Congresswoman Escobar said, “While some of my colleagues on the other side of the aisle like to focus on resources, I’d like to remind them that there was an emergency supplemental passed in February, there was another emergency supplemental passed a few months later. Nothing has changed. So, it’s not just resources but a matter of policy.”
“Isn’t it true that these locations in El Paso and the Rio Grande Valley were specifically selected for inspections because those sectors had seen an unprecedented in the numbers of apprehensions?” asked Congressman Greg Steube, a Republican from the State of Florida.
Shaw said that was one factor.
Congressman Kelly Armstrong is a Republican from the State of North Dakota.
During his five minutes to ask questions, he noted that through the first six months of this year, apprehensions are higher than the same time period for the last five years.
“The El Paso sector has seen an increase of 174 percent of unaccompanied alien children, 1,816 percent of family unions, and 82 percent of single adults,” he said of increases this fiscal year over the previous.
“If there were no illegal crossings, there wouldn’t be overcrowding at these facilities,” he noted.

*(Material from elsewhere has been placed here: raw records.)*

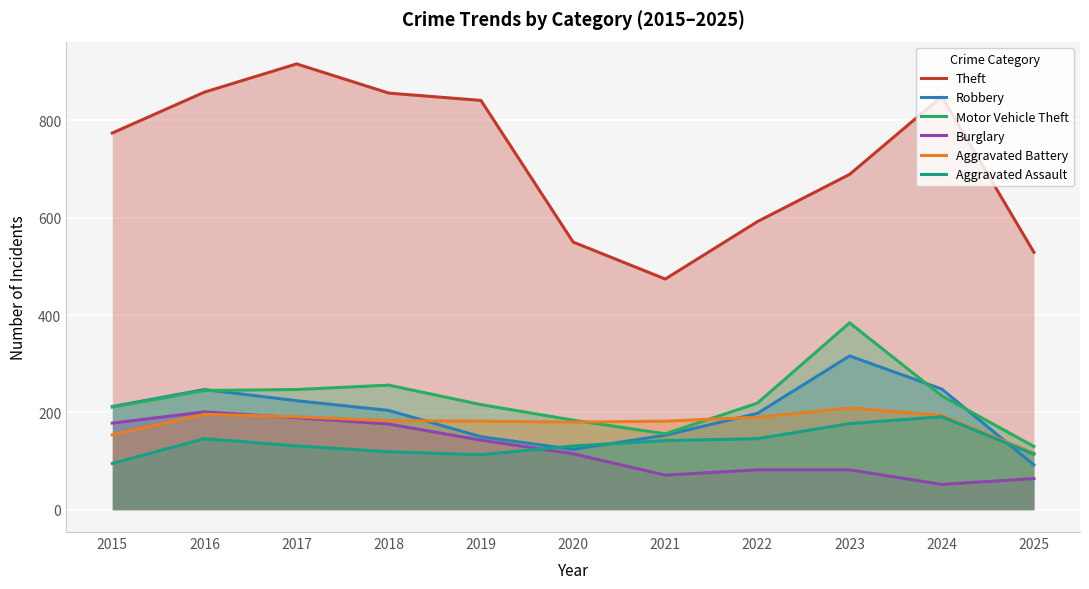

What is the value of the Motor Vehicle Theft point at the 9th from the left?

384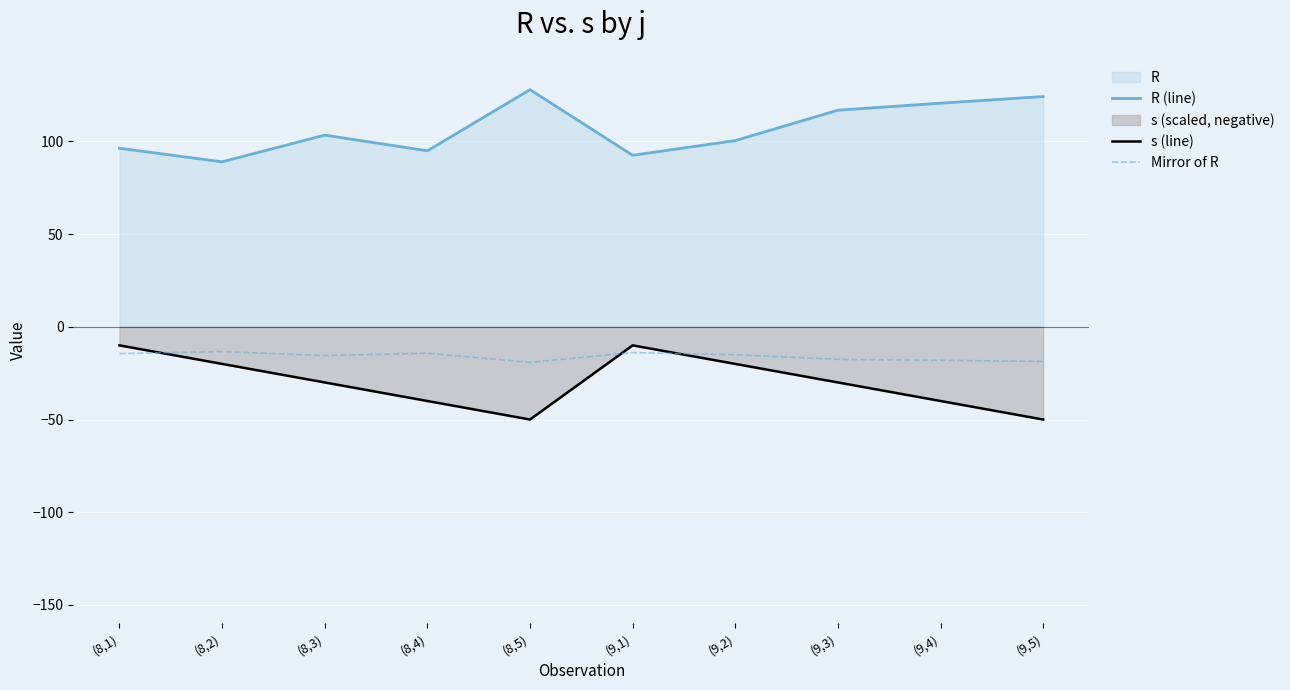

The R (line) series shows 164.0 at (9,4). True or false?

False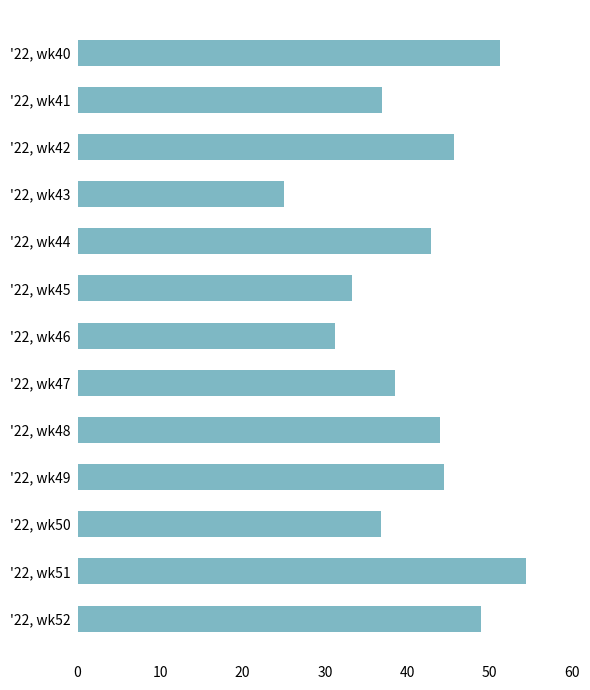

What is the sum of all values?

533.4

Congressman Ken Buck is a Republican from Colorado and he said that in 2014 the CBP reported approximately 2,000 people crossed the border daily, while in 2019 that number has gone up to 4,500.”
Buck noted that the scale of the overcrowding is the result of the exponential increase in those crossings - both legally and illegally - and Democrats are disingenuously now crying foul, having only months earlier claimed any crisis was manufactured.
“After months of President [Trump], DHS officials, and other administration officials sounding the alarm about the security and humanitarian crisis on the southern border, well before the Inspector General’s report was published, I’m now encouraged that our colleagues agree there really is a crisis.”